Wrong on two counts; American Indians did not learn scalping from the Europeans and no one is declaring scalping or beheading excusable.




I would not be surprised to discover that you are correct about the origins of Indian scalping. It would be a classic case of revisionist history proved wrong.

However, you are wrong that no one is declaring beheading excusable.

Any argument that barbaric actions learned from so-called civilized sources represents an implicit excuse. Why else make the comment? Clever irony? Consider the source.
0 Replies
 
Anon-Voter
 
  1  
Reply Thu 13 Apr, 2006 07:49 am
Finn d'Abuzz wrote:
xingu wrote:
Finn wrote:
American Indians learned the art of scalping from European bounty hunters, and therefore Indian scalping of innocents was excusable.


Wrong on two counts; American Indians did not learn scalping from the Europeans and no one is declaring scalping or beheading excusable.
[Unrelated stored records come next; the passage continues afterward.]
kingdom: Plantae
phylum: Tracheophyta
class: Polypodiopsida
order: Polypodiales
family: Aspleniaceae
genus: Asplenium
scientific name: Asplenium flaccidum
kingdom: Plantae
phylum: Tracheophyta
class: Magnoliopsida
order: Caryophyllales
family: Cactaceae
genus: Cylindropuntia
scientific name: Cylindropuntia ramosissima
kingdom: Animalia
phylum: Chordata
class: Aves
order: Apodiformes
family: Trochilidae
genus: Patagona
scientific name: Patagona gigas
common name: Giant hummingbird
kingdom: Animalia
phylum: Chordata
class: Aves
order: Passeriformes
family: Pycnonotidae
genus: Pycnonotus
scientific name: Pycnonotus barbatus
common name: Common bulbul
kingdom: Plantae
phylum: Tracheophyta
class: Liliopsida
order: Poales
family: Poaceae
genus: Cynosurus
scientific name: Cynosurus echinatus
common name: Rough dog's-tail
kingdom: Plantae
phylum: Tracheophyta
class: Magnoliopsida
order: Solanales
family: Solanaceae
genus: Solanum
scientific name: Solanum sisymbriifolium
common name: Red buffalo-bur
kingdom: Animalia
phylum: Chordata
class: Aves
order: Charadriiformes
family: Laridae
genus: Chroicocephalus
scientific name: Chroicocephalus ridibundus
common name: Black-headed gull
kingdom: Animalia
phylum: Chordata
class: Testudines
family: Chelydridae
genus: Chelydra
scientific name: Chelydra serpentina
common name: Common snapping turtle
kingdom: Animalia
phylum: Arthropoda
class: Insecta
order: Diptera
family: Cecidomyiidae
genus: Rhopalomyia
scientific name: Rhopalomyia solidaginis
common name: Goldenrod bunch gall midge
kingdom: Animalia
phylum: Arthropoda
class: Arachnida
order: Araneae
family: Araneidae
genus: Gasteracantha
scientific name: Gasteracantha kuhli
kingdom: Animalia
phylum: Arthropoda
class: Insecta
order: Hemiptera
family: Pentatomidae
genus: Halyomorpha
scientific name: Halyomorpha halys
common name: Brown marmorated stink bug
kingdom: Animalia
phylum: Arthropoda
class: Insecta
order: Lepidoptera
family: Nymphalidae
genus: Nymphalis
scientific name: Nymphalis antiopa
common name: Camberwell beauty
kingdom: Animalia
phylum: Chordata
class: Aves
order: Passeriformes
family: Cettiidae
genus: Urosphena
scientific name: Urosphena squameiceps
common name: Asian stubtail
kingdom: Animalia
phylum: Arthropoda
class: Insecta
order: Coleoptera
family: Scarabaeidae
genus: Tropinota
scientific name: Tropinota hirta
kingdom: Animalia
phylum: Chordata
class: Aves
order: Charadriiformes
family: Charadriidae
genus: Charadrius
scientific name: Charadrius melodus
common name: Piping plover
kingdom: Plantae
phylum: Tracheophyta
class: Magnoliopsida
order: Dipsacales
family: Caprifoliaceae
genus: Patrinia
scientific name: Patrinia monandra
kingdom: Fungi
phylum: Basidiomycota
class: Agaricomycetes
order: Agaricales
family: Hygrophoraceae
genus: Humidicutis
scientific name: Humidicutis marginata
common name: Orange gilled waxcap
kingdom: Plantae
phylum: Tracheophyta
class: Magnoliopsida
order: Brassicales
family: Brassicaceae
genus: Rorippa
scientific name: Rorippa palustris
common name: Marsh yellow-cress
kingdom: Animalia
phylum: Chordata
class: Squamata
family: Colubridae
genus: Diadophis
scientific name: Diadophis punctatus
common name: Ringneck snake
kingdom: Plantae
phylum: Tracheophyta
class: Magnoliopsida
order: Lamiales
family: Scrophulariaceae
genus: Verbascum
I would not be surprised to discover that you are correct about the origins of Indian scalping. It would be a classic case of revisionist history proved wrong.

However, you are wrong that no one is declaring beheading excusable.

Any argument that barbaric actions learned from so-called civilized sources represents an implicit excuse. Why else make the comment? Clever irony? Consider the source.


Finn,

You're as crabby as usual. You really need to get laid!

I never said it was acceptable, that was your words. I didn't imply it was acceptable ... I just think it's ironic that we are so righteous.